A brief introduction to the underlying components:
  blas/lapack layer : LAPACK is written in Fortran algorithm library, as the name implies, Linearalgebra package, is to solve the general problem of linear algebra. In addition, the algorithm package that must be mentioned is BLAS (Basic Linear Algebra subprograms), in fact LAPACK the bottom is used BLAS library. Many computer vendors have provided blas/lapack algorithm packages optimized for different processors.
  Netlib-java(official website: https://github.com/fommil/netlib-java/) is a Java interface layer for the underlying blas,lapack encapsulation.
  Breeze(official website: https://github.com/scalanlp/breeze) is a Scala-written numerical processing library that provides APIs such as vectors, matrix operations, and so on.

Library Dependency : The MLlib is used in Scala's linear algebra library Breeze, Breeze the underlying Netlib-java library. Netlib-java is dependent on the native Fortran routines. Therefore, when the user needs to use
Pre-Install the Gfortran Runtime Library on the node (download address: https://github.com/mikiobraun/jblas/wiki/Missing-Libraries). Due to the license (license) issue, the official MLlib relies on concentration without
Introduce the dependency of the Netlib-java native repository. If the runtime environment does not have a native library available, the user will see a warning message. If you need to use Netlib-java libraries in your program, you will need to introduce com.github.fommil.netlib:all:1.1.2 dependencies or reference guides to your project (URL: https://github.com/fommil/ Netlib-java/blob/master/readme.md#machine-optimised-system-libraries) to build the user's own project. If the user needs to use the Python interface, it requires a 1.4 or later version of NumPy (note: MLlib source notes Experimental/developerapi API may be adjusted and changed in the future release, the official will be published in different versions Provide migration Guide).

Introduction to Apache Spark Mllib

Contact Us

The content source of this page is from Internet, which doesn't represent Alibaba Cloud's opinion; products and services mentioned on that page don't have any relationship with Alibaba Cloud. If the content of the page makes you feel confusing, please write us an email, we will handle the problem within 5 days after receiving your email.

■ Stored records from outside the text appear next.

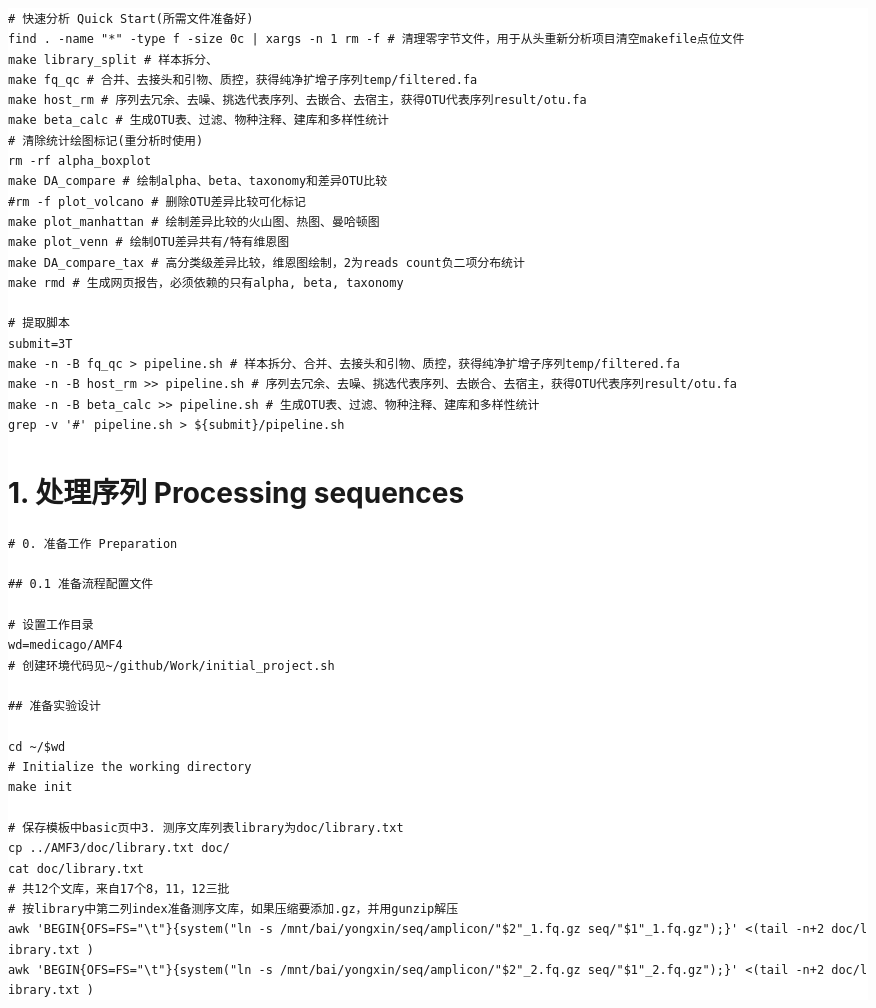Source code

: 
	# 快速分析 Quick Start(所需文件准备好)
	find . -name "*" -type f -size 0c | xargs -n 1 rm -f # 清理零字节文件，用于从头重新分析项目清空makefile点位文件
	make library_split # 样本拆分、
	make fq_qc # 合并、去接头和引物、质控，获得纯净扩增子序列temp/filtered.fa
	make host_rm # 序列去冗余、去噪、挑选代表序列、去嵌合、去宿主，获得OTU代表序列result/otu.fa
	make beta_calc # 生成OTU表、过滤、物种注释、建库和多样性统计
	# 清除统计绘图标记(重分析时使用)
	rm -rf alpha_boxplot 
	make DA_compare # 绘制alpha、beta、taxonomy和差异OTU比较
	#rm -f plot_volcano # 删除OTU差异比较可化标记
	make plot_manhattan # 绘制差异比较的火山图、热图、曼哈顿图
	make plot_venn # 绘制OTU差异共有/特有维恩图
	make DA_compare_tax # 高分类级差异比较，维恩图绘制，2为reads count负二项分布统计
	make rmd # 生成网页报告，必须依赖的只有alpha, beta, taxonomy

	# 提取脚本
	submit=3T
	make -n -B fq_qc > pipeline.sh # 样本拆分、合并、去接头和引物、质控，获得纯净扩增子序列temp/filtered.fa
	make -n -B host_rm >> pipeline.sh # 序列去冗余、去噪、挑选代表序列、去嵌合、去宿主，获得OTU代表序列result/otu.fa
	make -n -B beta_calc >> pipeline.sh # 生成OTU表、过滤、物种注释、建库和多样性统计
	grep -v '#' pipeline.sh > ${submit}/pipeline.sh

# 1. 处理序列 Processing sequences

	# 0. 准备工作 Preparation

	## 0.1 准备流程配置文件

	# 设置工作目录
	wd=medicago/AMF4
	# 创建环境代码见~/github/Work/initial_project.sh

	## 准备实验设计

	cd ~/$wd
	# Initialize the working directory
	make init

	# 保存模板中basic页中3. 测序文库列表library为doc/library.txt
    cp ../AMF3/doc/library.txt doc/
    cat doc/library.txt
    # 共12个文库，来自17个8，11，12三批
	# 按library中第二列index准备测序文库，如果压缩要添加.gz，并用gunzip解压
	awk 'BEGIN{OFS=FS="\t"}{system("ln -s /mnt/bai/yongxin/seq/amplicon/"$2"_1.fq.gz seq/"$1"_1.fq.gz");}' <(tail -n+2 doc/library.txt )
	awk 'BEGIN{OFS=FS="\t"}{system("ln -s /mnt/bai/yongxin/seq/amplicon/"$2"_2.fq.gz seq/"$1"_2.fq.gz");}' <(tail -n+2 doc/library.txt )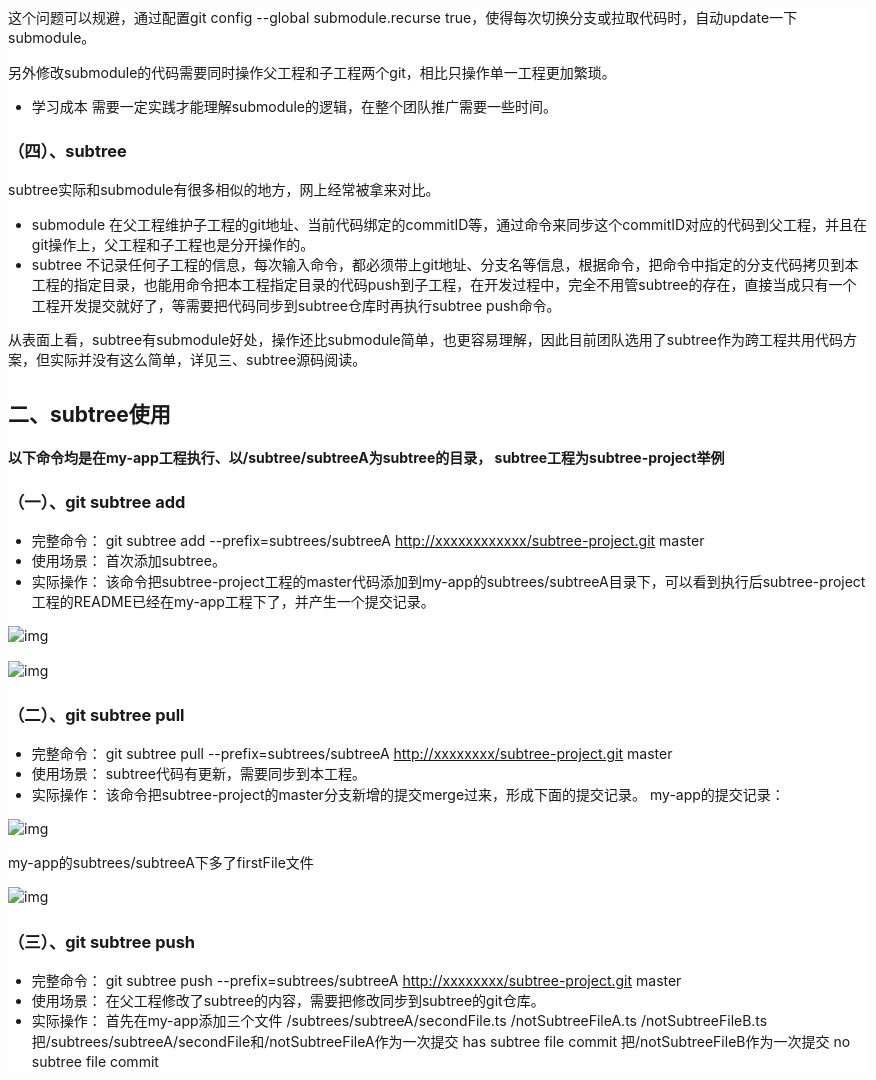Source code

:   这个问题可以规避，通过配置git config --global submodule.recurse true，使得每次切换分支或拉取代码时，自动update一下submodule。

  另外修改submodule的代码需要同时操作父工程和子工程两个git，相比只操作单一工程更加繁琐。

- 学习成本
  需要一定实践才能理解submodule的逻辑，在整个团队推广需要一些时间。

### （四）、subtree

subtree实际和submodule有很多相似的地方，网上经常被拿来对比。

- submodule 在父工程维护子工程的git地址、当前代码绑定的commitID等，通过命令来同步这个commitID对应的代码到父工程，并且在git操作上，父工程和子工程也是分开操作的。
- subtree 不记录任何子工程的信息，每次输入命令，都必须带上git地址、分支名等信息，根据命令，把命令中指定的分支代码拷贝到本工程的指定目录，也能用命令把本工程指定目录的代码push到子工程，在开发过程中，完全不用管subtree的存在，直接当成只有一个工程开发提交就好了，等需要把代码同步到subtree仓库时再执行subtree push命令。

从表面上看，subtree有submodule好处，操作还比submodule简单，也更容易理解，因此目前团队选用了subtree作为跨工程共用代码方案，但实际并没有这么简单，详见三、subtree源码阅读。

## 二、subtree使用

**以下命令均是在my-app工程执行、以/subtree/subtreeA为subtree的目录， subtree工程为subtree-project举例**

### （一）、git subtree add

- 完整命令： git subtree add --prefix=subtrees/subtreeA [http://xxxxxxxxxxxx/subtree-project.git](https://link.zhihu.com/?target=http%3A//xxxxxxxxxxxx/subtree-project.git) master
- 使用场景： 首次添加subtree。
- 实际操作： 该命令把subtree-project工程的master代码添加到my-app的subtrees/subtreeA目录下，可以看到执行后subtree-project工程的README已经在my-app工程下了，并产生一个提交记录。

![img](https://pic3.zhimg.com/80/v2-779799a5d6e03ac974d0cade7bfda9ce_720w.webp)

![img](https://pic4.zhimg.com/80/v2-168eca3752facfe53fe0484c787c262b_720w.webp)

### （二）、git subtree pull

- 完整命令： git subtree pull --prefix=subtrees/subtreeA [http://xxxxxxxx/subtree-project.git](https://link.zhihu.com/?target=http%3A//xxxxxxxx/subtree-project.git) master
- 使用场景： subtree代码有更新，需要同步到本工程。
- 实际操作： 该命令把subtree-project的master分支新增的提交merge过来，形成下面的提交记录。 my-app的提交记录：

![img](https://pic2.zhimg.com/80/v2-278cd3d1f19fd0275c4208075ae2bef9_720w.webp)

my-app的subtrees/subtreeA下多了firstFile文件

![img](https://pic3.zhimg.com/80/v2-c756f7c8365c486574b09f4a2ef8883a_720w.webp)



### （三）、git subtree push

- 完整命令： git subtree push --prefix=subtrees/subtreeA [http://xxxxxxxx/subtree-project.git](https://link.zhihu.com/?target=http%3A//xxxxxxxx/subtree-project.git) master
- 使用场景： 在父工程修改了subtree的内容，需要把修改同步到subtree的git仓库。
- 实际操作： 首先在my-app添加三个文件 /subtrees/subtreeA/secondFile.ts /notSubtreeFileA.ts /notSubtreeFileB.ts 把/subtrees/subtreeA/secondFile和/notSubtreeFileA作为一次提交 has subtree file commit 把/notSubtreeFileB作为一次提交 no subtree file commit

If you find any instances of plagiarism from the community, please send an email to: info-contact@alibabacloud.com and provide relevant evidence. A staff member will contact you within 5 working days.

A Free Trial That Lets You Build Big!

Start building with 50+ products and up to 12 months usage for Elastic Compute Service

  • Sales Support

    1 on 1 presale consultation

  • After-Sales Support

    24/7 Technical Support 6 Free Tickets per Quarter Faster Response

  • Alibaba Cloud offers highly flexible support services tailored to meet your exact needs.